So young Meaghan Moran, a 17-year-old part-time employee at a South Shore IGA supermarket, has become the latest victim in the ongoing babel about protecting French language and culture in Quebec. And yes we meant to spell babel just that way. Read on. Because this time it's different.
It's different because Meaghan is a victim not of some snooping inspector or some "denonciation anonyme," but of a store supervisor who told her that Quebec law did not allow her to speak anything but French even in the employees' room of the workplace, and that in any case if anything other than French was allowed "ghettos" would be created among the employees. Rubbish of course. No part of Quebec’s language laws mandates that only French be spoken in the course of a work day. And Meaghan was smart enough to get this supervisor on tape. The supervisor, who worked in the human resources section, was suspended by the store's owner Louise Menard - a well-respected businesswoman in her area - who added that there are no restrictions on languages in her store.
The whole language debate has become characterized by a cacophony of rule and regulation, invective and incitement, that nobody can keep straight anymore. It has become nothing less than a Tower of Babel. It pits neighbour against neighbour producing nothing but polluted minds. Particularly since the turbocharged Bill 14 was introduced.
Jean-Francois Lisee, Quebec's minister responsible for Montreal, declared that as much as his government wants to assure French as the common language of the workplace, it must be done with "common sense" and not by policing lunch rooms. Common sense. There's the rub. It's in damned short supply!

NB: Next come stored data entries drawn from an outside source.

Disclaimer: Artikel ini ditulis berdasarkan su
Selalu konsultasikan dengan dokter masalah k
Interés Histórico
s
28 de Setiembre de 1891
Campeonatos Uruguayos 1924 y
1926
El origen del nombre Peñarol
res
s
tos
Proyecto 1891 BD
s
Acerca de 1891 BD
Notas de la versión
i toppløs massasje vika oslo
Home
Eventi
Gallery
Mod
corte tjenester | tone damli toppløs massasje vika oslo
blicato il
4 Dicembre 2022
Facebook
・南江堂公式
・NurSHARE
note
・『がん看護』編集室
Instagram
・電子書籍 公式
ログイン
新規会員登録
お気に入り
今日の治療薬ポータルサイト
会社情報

How often have we written in this space that the words and deeds of public officials can create conditions that inevitably lead to acts of prejudice. Most people are not going to parse each section of each new law. People react to what the philosopher Eric Hoffer called "the temper of the times" created by the civility, or lack thereof, of the public discourse. And Quebec's state-sanctioned discourse inherently, if not intentionally, produces a public mindset - a zeitgeist - of exclusiveness and intolerance. It's time to reign in not only the letter of these laws, but the mean-spiritedness of them as well. This government, in its regulations and rhetoric, is fanning the flames of discord. And the senior members of it are smart enough to know it.

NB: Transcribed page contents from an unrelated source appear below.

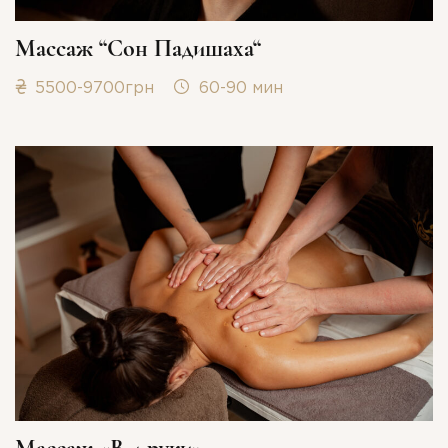
Массаж “Сон Падишаха“
5500-9700грн
60-90 мин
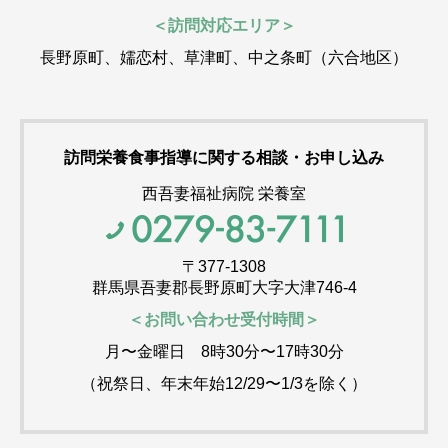
＜訪問対応エリア＞
長野原町、嬬恋村、草津町、中之条町（六合地区）
訪問栄養食事指導に関する相談・お申し込み
西吾妻福祉病院 栄養室
〒377-1308
群馬県吾妻郡長野原町大字大津746-4
＜お問い合わせ受付時間＞
月〜金曜日 8時30分〜17時30分
（祝祭日、年末年始12/29〜1/3を除く）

How many more incidents will this administration tolerate. Pastagate, Pastrygate, Turbangate, Spoongate. Teenagers attacked in the streets for speaking English . Ticket-takers in our transit system refusing service to those who can't speak French. The Pierre Dubucs of our society - he the editor of Alt Journal - who recently and infamously declared ,"If someone can't ask for a Metro ticket in French, let them walk!" And we could go on.
It is no longer acceptable to write off each incident as "isolated." It is time to have a hard look at Quebec today. Politically correct acceptance of phrases like "the normal aspirations of Francophones to protect their language, " don't cut it anymore. There is nothing "normal" about discriminatory laws and second-class citizenship. There is nothing normal about what is going on here. We have allowed too many seeds of hate to be sown. And we are all reaping the poisonous whirlwind.